Cadfael - Everyman

Everyman

Cadfael is comfortable with Normans as well as Saxons and works across the ethnic divide. He moves easily among the Welsh and the English, speaking both languages, with freemen and villeins, with rich and poor burghers, with members of the low and high aristocracy, within the tribal and feudal communities, church hierarchies and secular; he talks freely with kings and princes. He travelled extensively in Muslim lands and voices respect for their culture and people. He lived with a Muslim woman and journeyed as a sailor. When a villein addresses him as "Master", Cadfael promptly corrects him: "No man's master, every man's brother, if you will."
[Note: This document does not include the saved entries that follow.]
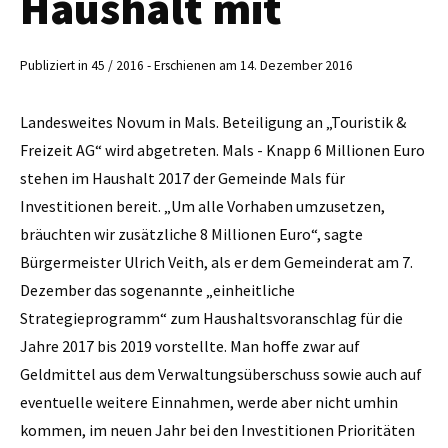
Haushalt mit
Publiziert in 45 / 2016 - Erschienen am 14. Dezember 2016
Landesweites Novum in Mals. Beteiligung an „Touristik &
Freizeit AG“ wird abgetreten. Mals - Knapp 6 Millionen Euro
stehen im Haushalt 2017 der Gemeinde Mals für
Investitionen bereit. „Um alle Vorhaben umzusetzen,
bräuchten wir zusätzliche 8 Millionen Euro“, sagte
Bürgermeister ­Ulrich Veith, als er dem Gemeinderat am 7.
Dezember das sogenannte „einheitliche
Strategieprogramm“ zum Haushaltsvoranschlag für die
Jahre 2017 bis 2019 vorstellte. Man hoffe zwar auf
Geldmittel aus dem Verwaltungsüberschuss sowie auch auf
eventuelle weitere Einnahmen, werde aber nicht umhin
kommen, im neuen Jahr bei den Investi­tionen Prioritäten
He is neutral in political matters, refusing to take sides in the civil war between the Empress Maud and King Stephen for control of England. His abjuration of politics is influenced by his holy vows as a monastic brother, but also comes of having fought and seen destruction by political will during the crusades. Cadfael is on good terms with people on both sides of the English war; his best friend Hugh is a staunch supporter of King Stephen, and his son Olivier is just as much committed to the Empress Maud. Cadfael explains his neutrality by saying "In my measure there's little to choose between two such monarchs, but much to be said for keeping a man's fealty and word." When witnessing a failed peace conference, Cadfael forms the opinion that Maud's half-brother Robert would have made a better monarch then both of them, but for his illegitimate birth (which would not have debarred Robert in Wales, with its law having a different definition of a bastard). However, Cadfael keeps this opinion to himself.
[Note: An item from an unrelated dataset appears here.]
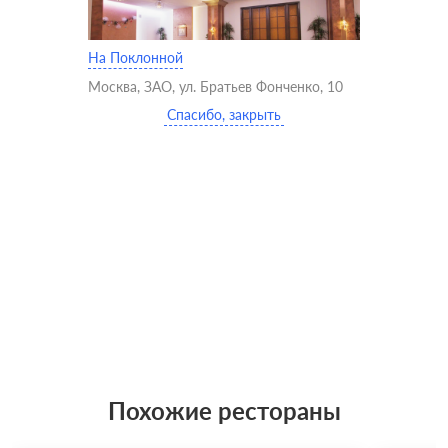
На Поклонной
Москва, ЗАО, ул. Братьев Фонченко, 10
Спасибо, закрыть
Похожие рестораны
Cadfael has close contacts with the other Welsh people living in Shrewsbury including the boatman Madog, who has an important role in several books. Cadfael likes to speak in Welsh, is exuberant when getting an opportunity to go back into Wales, and feels closer to many Welsh ways of doing things than Anglo-Norman ways: for example, letting all of a man's acknowledged children, whether born in or out of wedlock, share in his inheritance; and recognizing degrees of crime, including homicide, which allows leniency to killers in certain circumstances, rather than the inflexibly mandatory capital punishment of Norman Law, administered reluctantly by Hugh Beringar and rigidly by his superior, Sheriff Gilbert Prestcote. Cadfael has, however, voluntarily chosen to join an English monastery rather than a Welsh one, and make his home in England – although close to the borders with Wales - his secular history having made him too cosmopolitan to blend in his own homeland. As a Welshman in England, and in concord with his vows, he remains in the world, yet not of it.